Target (NYSE TGT) said sales rose 1.9% in established stores during the third quarter, marking the fourth consecutive quarter that its establishments have increased customer visits.
According to the company based in Minneapolis, this increase is better than expected, thanks to changes in merchandise and deals that are paying off and have helped ease concerns over costs.
Facing the critical holiday shopping season, Target CEO Brian Cornell said the company is confident in its plans and was optimistic about the earnings outlook for the year.
Target’s CEO Generates Positive Results
These encouraging results for the company come after Cornell took over as CEO last year.
In the last quarter, Target had a 1.4% increase in customer traffic that fueled a 1.9% increase in sales in existing stores.

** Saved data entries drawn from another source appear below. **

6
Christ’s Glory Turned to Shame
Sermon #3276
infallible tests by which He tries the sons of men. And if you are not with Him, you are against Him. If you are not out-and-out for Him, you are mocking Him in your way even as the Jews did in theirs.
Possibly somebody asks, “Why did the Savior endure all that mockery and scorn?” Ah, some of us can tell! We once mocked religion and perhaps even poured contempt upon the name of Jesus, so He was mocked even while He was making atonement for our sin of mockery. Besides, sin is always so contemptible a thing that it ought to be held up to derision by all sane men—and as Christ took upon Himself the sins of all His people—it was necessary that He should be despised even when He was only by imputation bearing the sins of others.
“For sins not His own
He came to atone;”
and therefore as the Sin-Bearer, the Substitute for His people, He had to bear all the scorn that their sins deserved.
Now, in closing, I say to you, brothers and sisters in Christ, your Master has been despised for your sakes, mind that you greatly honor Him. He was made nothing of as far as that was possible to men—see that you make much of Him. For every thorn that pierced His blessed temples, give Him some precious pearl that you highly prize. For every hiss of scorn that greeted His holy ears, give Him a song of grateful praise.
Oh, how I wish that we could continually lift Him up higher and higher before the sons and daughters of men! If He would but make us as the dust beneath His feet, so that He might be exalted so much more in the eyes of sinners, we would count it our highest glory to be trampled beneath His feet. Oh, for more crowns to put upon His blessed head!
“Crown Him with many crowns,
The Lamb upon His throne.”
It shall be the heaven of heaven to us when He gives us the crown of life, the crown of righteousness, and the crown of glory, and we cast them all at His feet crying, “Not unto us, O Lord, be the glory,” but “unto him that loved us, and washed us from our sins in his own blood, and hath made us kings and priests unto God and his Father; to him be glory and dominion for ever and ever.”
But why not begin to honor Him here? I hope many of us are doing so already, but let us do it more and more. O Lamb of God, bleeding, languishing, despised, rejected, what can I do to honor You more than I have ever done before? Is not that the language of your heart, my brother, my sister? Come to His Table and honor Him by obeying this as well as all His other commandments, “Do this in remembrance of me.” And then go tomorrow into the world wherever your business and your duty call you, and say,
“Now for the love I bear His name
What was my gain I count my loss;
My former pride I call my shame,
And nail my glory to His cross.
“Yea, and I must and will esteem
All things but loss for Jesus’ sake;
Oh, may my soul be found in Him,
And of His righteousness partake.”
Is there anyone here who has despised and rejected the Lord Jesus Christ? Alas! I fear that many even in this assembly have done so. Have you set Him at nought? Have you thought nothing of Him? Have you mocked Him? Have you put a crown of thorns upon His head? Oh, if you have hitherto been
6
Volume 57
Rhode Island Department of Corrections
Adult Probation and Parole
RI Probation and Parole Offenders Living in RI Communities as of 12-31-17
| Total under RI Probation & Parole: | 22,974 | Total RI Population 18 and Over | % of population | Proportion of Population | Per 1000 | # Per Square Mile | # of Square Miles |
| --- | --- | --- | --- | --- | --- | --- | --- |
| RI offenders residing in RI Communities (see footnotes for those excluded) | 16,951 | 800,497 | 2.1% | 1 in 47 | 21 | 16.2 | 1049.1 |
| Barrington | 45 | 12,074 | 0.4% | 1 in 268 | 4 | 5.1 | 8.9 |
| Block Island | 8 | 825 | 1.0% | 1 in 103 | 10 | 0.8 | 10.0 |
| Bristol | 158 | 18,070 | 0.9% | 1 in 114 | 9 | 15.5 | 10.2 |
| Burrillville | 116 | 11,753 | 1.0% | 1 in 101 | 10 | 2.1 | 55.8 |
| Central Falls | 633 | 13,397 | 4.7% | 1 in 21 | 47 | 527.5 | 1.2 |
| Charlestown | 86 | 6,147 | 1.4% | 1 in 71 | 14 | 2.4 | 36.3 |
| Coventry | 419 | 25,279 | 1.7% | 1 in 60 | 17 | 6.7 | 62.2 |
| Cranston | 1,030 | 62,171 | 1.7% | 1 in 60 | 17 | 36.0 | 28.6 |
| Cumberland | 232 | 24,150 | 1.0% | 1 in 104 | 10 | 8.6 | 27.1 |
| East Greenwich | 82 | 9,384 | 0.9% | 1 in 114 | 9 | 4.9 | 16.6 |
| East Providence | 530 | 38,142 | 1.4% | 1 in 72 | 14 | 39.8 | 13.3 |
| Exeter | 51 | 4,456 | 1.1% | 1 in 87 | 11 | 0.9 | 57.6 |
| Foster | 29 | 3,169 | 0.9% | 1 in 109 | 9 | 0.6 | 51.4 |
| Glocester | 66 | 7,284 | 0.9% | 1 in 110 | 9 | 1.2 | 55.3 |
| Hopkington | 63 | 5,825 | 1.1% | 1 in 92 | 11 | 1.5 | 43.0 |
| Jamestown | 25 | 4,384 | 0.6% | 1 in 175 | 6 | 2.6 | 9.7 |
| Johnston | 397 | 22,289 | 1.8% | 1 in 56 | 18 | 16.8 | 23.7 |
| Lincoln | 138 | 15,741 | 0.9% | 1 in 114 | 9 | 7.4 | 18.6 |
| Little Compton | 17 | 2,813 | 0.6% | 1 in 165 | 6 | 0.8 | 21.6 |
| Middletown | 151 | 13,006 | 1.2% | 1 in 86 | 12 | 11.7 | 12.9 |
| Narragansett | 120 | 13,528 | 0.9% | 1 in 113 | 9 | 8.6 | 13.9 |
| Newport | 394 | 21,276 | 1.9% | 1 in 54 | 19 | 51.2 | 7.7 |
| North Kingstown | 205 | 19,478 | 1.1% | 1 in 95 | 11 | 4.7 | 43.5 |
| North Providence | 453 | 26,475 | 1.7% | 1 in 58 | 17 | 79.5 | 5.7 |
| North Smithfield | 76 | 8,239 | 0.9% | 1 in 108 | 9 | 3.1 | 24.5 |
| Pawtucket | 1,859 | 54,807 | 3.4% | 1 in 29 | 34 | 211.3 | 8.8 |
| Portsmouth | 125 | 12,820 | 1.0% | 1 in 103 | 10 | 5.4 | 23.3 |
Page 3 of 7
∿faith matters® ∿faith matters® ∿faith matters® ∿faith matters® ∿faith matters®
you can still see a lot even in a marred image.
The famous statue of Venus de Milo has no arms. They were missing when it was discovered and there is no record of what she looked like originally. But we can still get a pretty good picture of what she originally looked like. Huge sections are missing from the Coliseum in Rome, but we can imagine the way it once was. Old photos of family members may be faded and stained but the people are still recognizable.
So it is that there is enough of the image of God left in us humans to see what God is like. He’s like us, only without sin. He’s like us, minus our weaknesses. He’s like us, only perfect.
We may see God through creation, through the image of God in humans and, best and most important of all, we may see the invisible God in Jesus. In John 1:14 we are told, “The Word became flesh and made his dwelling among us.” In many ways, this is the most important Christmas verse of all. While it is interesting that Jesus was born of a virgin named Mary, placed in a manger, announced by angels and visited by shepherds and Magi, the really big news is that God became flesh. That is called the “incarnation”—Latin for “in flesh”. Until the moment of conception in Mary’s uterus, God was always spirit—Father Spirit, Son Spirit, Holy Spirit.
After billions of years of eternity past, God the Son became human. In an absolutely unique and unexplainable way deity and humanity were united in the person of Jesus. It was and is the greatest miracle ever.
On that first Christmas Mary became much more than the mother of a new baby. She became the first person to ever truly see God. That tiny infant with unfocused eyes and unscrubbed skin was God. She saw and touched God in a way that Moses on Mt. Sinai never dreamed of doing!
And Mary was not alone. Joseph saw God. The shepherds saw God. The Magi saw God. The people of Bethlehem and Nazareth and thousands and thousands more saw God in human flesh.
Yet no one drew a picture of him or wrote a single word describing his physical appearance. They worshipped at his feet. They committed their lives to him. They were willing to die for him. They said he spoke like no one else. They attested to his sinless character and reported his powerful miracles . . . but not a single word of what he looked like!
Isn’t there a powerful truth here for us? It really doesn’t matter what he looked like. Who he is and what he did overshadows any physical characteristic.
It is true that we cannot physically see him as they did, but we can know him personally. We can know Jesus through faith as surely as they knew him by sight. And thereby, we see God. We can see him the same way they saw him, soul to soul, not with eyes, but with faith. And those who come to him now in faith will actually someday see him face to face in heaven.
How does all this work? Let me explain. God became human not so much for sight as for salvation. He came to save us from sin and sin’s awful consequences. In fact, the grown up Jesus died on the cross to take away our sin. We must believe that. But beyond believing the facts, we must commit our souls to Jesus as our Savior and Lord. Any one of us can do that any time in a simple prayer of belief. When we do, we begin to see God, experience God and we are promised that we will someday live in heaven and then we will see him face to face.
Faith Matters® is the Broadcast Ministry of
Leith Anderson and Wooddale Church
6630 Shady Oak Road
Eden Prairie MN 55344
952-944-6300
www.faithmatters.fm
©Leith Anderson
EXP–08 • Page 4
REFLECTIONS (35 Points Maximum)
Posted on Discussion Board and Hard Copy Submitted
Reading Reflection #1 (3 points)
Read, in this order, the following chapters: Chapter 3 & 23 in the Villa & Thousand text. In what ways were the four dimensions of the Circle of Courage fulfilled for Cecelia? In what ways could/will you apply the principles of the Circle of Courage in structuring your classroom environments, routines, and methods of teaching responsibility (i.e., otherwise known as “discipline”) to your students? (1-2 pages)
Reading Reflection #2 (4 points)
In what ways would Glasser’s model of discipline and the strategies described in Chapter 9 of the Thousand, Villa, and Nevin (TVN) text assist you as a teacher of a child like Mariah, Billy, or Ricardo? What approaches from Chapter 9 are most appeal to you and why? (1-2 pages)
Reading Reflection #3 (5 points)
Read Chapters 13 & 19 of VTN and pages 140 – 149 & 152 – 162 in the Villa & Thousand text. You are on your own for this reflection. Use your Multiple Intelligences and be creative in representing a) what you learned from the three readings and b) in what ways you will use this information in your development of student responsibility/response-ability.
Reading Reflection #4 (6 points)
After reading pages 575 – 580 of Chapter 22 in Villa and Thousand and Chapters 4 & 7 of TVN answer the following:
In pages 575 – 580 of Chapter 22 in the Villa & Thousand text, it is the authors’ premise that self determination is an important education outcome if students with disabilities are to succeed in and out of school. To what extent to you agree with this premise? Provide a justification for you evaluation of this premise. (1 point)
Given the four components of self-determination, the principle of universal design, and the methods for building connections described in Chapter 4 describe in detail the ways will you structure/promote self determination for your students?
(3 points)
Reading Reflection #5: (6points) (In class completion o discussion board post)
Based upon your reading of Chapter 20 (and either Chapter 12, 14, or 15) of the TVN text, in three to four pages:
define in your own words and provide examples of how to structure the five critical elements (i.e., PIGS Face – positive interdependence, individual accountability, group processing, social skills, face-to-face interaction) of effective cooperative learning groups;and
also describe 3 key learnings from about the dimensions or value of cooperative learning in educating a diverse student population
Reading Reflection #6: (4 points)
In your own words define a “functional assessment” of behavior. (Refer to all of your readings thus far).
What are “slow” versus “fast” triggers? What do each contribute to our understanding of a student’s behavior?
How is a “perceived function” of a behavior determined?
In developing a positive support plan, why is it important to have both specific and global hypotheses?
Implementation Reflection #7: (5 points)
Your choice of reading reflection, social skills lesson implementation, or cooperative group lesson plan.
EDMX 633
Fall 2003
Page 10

Although this number is slower compared to recent periods, offering high-end products helped its revenues grow.
Amidst a more favorable mix of merchandise and less discounts, Target had a stable gross profit margin of 29.4%.
In all, for the third quarter, the company reported a profit of 549 million, or 87 cents per share, compared with 352 million, or 55 cents per share a year ago.
Excluding certain items and including investment losses in Canada, shares rose from 79 cents to 86 cents. Revenue rose 2.1% to 17.6 billion.
Thanks to these results, the company adjusted the earnings forecast from 4.65 dollars to 4.75 dollars per share, compared with its previous range of 4.60 dollars to 4.75 dollars per share.
Target’s results came a day after Walmart submitted its balance for its third quarter, which showed an increase in domestic sales even though the benefits were reduced.